Paingadh: Like subsidence-hit Joshimath, villagers of Paingadh village in Chamoli district of Uttarakhand have also been forced to leave their houses due to landslides and cracks appearing in their accommodations.
The hapless villagers are taking shelter in relief camps, tin sheds and even schools.
More than 40 families of the village, which is among the oldest settlements on the bank of the Pindar River near Tharali on the Karnaparayag-Almora National Highway, have become homeless and are living like refugees.
There are over 90 families in the village living there for generations.
The problem of landslides began in the village in 2013 with the Kedarnath disaster, but the matter worsened in October 2021 when cracks began to appear in fields above the village.
“The cracks were small initially and in a year’s time, they widened into holes,” Gopal Dutt, a villager, said.
On October 21 last year, a landslide occurred at around the same place where cracks had appeared and huge boulders fell on houses, killing four people.

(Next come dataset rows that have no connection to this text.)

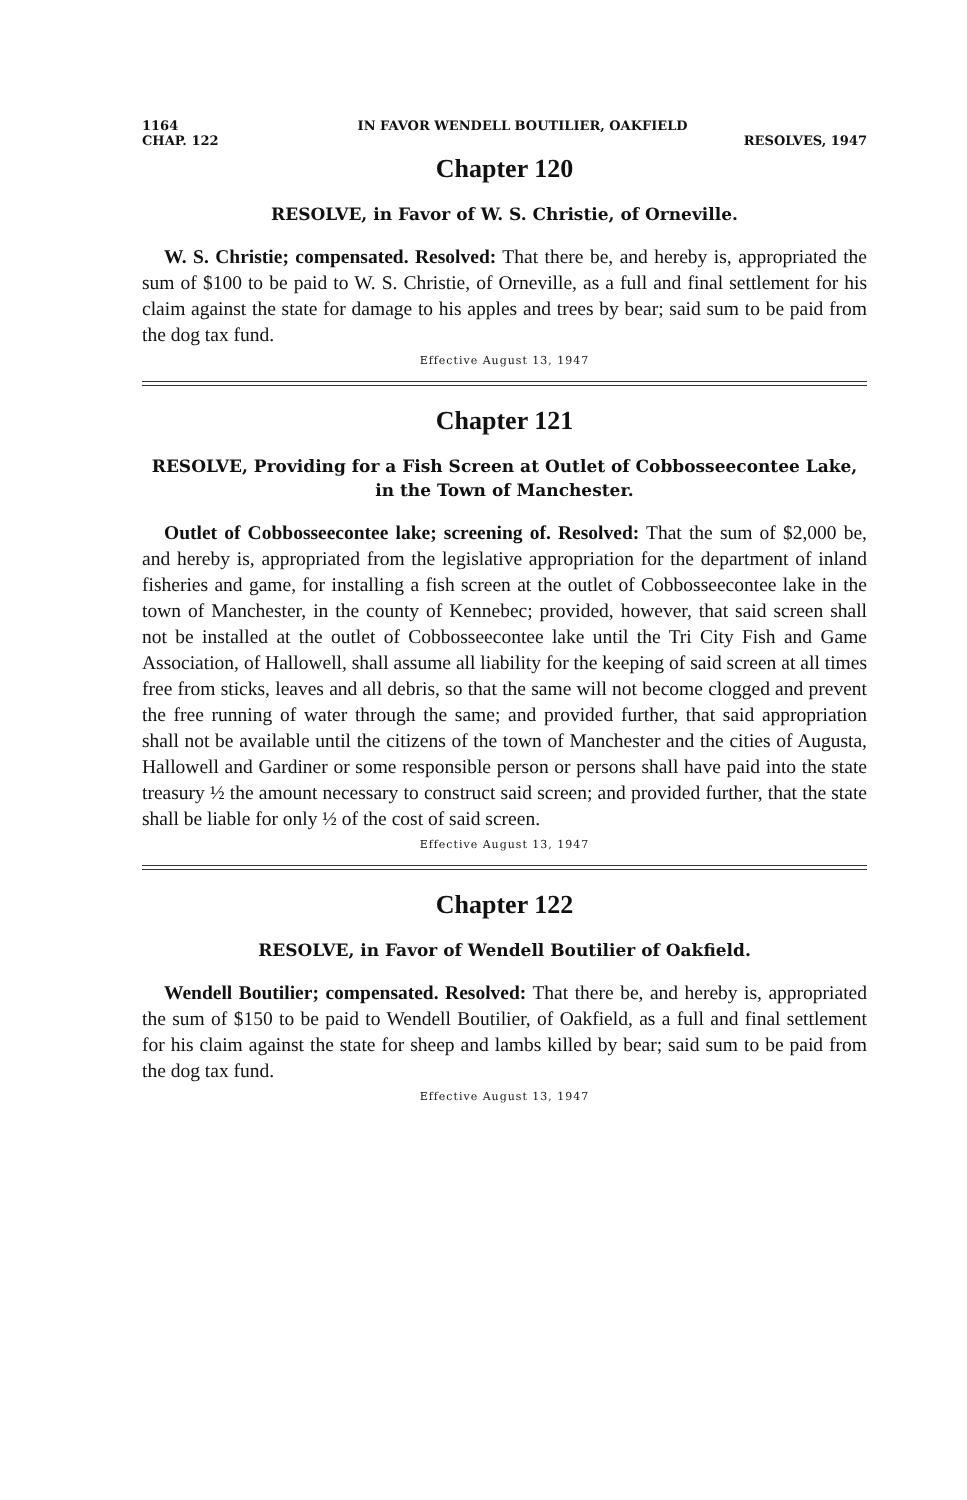1164 IN FAVOR WENDELL BOUTILIER, OAKFIELD
CHAP. 122 RESOLVES, 1947
Chapter 120
RESOLVE, in Favor of W. S. Christie, of Orneville.
W. S. Christie; compensated. Resolved: That there be, and hereby is, appropriated the sum of $100 to be paid to W. S. Christie, of Orneville, as a full and final settlement for his claim against the state for damage to his apples and trees by bear; said sum to be paid from the dog tax fund.
Effective August 13, 1947
Chapter 121
RESOLVE, Providing for a Fish Screen at Outlet of Cobbosseecontee Lake, in the Town of Manchester.
Outlet of Cobbosseecontee lake; screening of. Resolved: That the sum of $2,000 be, and hereby is, appropriated from the legislative appropriation for the department of inland fisheries and game, for installing a fish screen at the outlet of Cobbosseecontee lake in the town of Manchester, in the county of Kennebec; provided, however, that said screen shall not be installed at the outlet of Cobbosseecontee lake until the Tri City Fish and Game Association, of Hallowell, shall assume all liability for the keeping of said screen at all times free from sticks, leaves and all debris, so that the same will not become clogged and prevent the free running of water through the same; and provided further, that said appropriation shall not be available until the citizens of the town of Manchester and the cities of Augusta, Hallowell and Gardiner or some responsible person or persons shall have paid into the state treasury ½ the amount necessary to construct said screen; and provided further, that the state shall be liable for only ½ of the cost of said screen.
Effective August 13, 1947
Chapter 122
RESOLVE, in Favor of Wendell Boutilier of Oakfield.
Wendell Boutilier; compensated. Resolved: That there be, and hereby is, appropriated the sum of $150 to be paid to Wendell Boutilier, of Oakfield, as a full and final settlement for his claim against the state for sheep and lambs killed by bear; said sum to be paid from the dog tax fund.
Effective August 13, 1947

The rubble of this landslide has affected almost half of the village and people who used to live in the zone have had to leave their homes and take shelter elsewhere, he said.
Some of the affected families have taken shelter in the houses of relatives, while others have shifted to a school building in the village. .
The only government primary school of the village has been turned into a relief camp, forcing authorities to hold the classes in the junior high school building about one kilometer away.
Children aged between 5-11 years have to walk to their school and also cross a stream on the way.
“There is no proposal yet to resume classes in the primary school building. Something definitive about it can be said only after the district administration makes a rehabilitation policy for the village,” Education Officer of Tharali block, Adarsh Kumar told PTI.
Meanwhile, Chamoli District Disaster Management Officer N K Joshi said a tin shed is being built in a secure location where the affected people of the village will be shifted.
However, a villager, Surendra Lal, alleged the shed is being built near a pine forest where there is no water or electricity supply.
One cannot go on foot to the place which can also pose a danger to lives during summer when pine leaves easily catch fire, Lal said.
Dutt said the government was requested to give readymade or prefabricated houses to the affected, but no progress has been made.
The affected families were given Rs 5,000 as disaster relief by the government four months ago.
“Geological scientists also conducted a survey of the village after the landslide, but no one knows what came out of it,” Surendra Lal said.
Jagmohan Singh Gadiya, who retired from the Army and lives in the landslide-affected zone, said, “I now regret my pledge not to migrate from my village”.
District Disaster Management officer Joshi said owners of the damaged houses have been given compensation as per norms. Relocation will be done in accordance with the rehabilitation policy and safe locations are being identified, he said.